M. Fabrice Brun alerte M. le ministre auprès de la ministre du travail, de la santé, de la solidarité et des familles, chargé de la santé et de l'accès aux soins, sur le dépistage du glaucome, première cause de cécité absolue en France. Les glaucomes sont une maladie chronique de l'œil du fait de lésions du nerf optique. Dans la majorité des cas, l'hypertonie oculaire est la première étape de l'évolution vers le glaucome. Sans prise en charge précoce, le glaucome peut entraîner une déficience visuelle progressive et, dans les cas les plus sévères, une cécité complète. Le glaucome concernerait 1 à 2 % de la population de plus de 40 ans et environ 10 % après 70 ans en France. Si 800 000 cas sont traités en France, entre 400 000 et 500 000 personnes en sont atteintes sans le savoir et ne seraient donc pas diagnostiquées à temps. Du fait du vieillissement de la population, selon l'Organisation mondiale de la santé (OMS), le nombre de cas de glaucomes liés à l'âge pourrait augmenter de 30 % entre 2020 et 2030, atteignant ainsi 95 millions de patients dans le monde. Or un dépistage réalisé en amont permet de prévenir la maladie, ou le cas échéant d'en limiter les risques et les effets. À partir de 40 ans, les risques de développer cette maladie augmentent, nécessitant un dépistage régulier.
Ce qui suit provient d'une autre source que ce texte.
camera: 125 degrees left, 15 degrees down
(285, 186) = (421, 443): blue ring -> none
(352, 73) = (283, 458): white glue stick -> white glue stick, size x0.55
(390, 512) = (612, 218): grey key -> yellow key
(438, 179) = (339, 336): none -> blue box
À ce titre, plusieurs associations, dont l'Union des aveugles et déficients visuels (UNADEV) et l'Association France glaucome ont formulé des propositions afin de promouvoir le dépistage du glaucome dès 40 ans pour les personnes à risque. Ces propositions visent notamment à améliorer le parcours de soins des patients atteints de la maladie, mais également à faciliter l'accès des patients aux dernières techniques chirurgicales pour mieux traiter la maladie. Elles plaident également pour une intensification des recherches et des essais cliniques pour la soigner. La France aurait ainsi sur cette pathologie un retard significatif qu'il semble essentiel de rattraper. S'agissant d'un enjeu de santé majeur, il lui demande ce que le Gouvernement compte mettre en place afin de pouvoir mieux lutter contre cette maladie, notamment sur la mise en place de dépistages organisés et régulés, d'innovation et d'intensification des campagnes de prévention. Il lui demande aussi ce qu'il compte mettre en place afin de pouvoir anticiper l'augmentation du nombre de personnes touchées par un glaucome d'ici les prochaines années.

✓ Réponse du gouvernement

Publiée le 07/07/2026

Le glaucome est une maladie de l'œil responsable de lésions du nerf optique. Elle est le plus souvent due à une élévation de la pression interne de l'œil. C'est une pathologie qui peut évoluer de manière silencieuse, difficile à dépister en l'absence d'un test simple de dépistage. Un diagnostic précoce de glaucome reste primordial afin de réduire le risque de perte de la vision. Le dépistage généralisé du glaucome, en population générale, ne s'inscrit pas actuellement dans un cadre de recommandations de bonnes pratiques validé. Toutefois, la Haute autorité de santé (HAS) souligne l'importance du repérage précoce pour les personnes dès 40 ans et plus, ainsi que pour des patients prédisposés présentant des antécédents familiaux, une myopie, une hypertension artérielle, un diabète, une apnée du sommeil, ou un traitement par corticoïde prolongé. La HAS précise que la sensibilisation à l'importance du dépistage de l'hypertonie oculaire et du glaucome peut être réalisée par tous les intervenants de la filière de soin visuelle (ophtalmologistes, orthoptistes), mais également, et plus généralement, par les professionnels de santé (médecins, infirmiers, pharmaciens) et les associations de patients. Le diagnostic et la prise en charge précoce des troubles visuels restent une priorité pour le ministère en charge de la santé. Le dispositif « Mon Bilan Prévention » déployé depuis 2024 contribue à cette démarche de sensibilisation par les professionnels de santé. En effet, le repérage et la prise en charge précoce des troubles visuels restent bien inscrits dans le dispositif. Ainsi les auto-questionnaires destinés aux usagers incluent bien un item relatif à la santé visuelle pour chaque tranche d'âge et les fiches d'aides au repérage des risques, destinées elles aux professionnels de santé, contiennent également toutes un item "suivi ophtalmologique".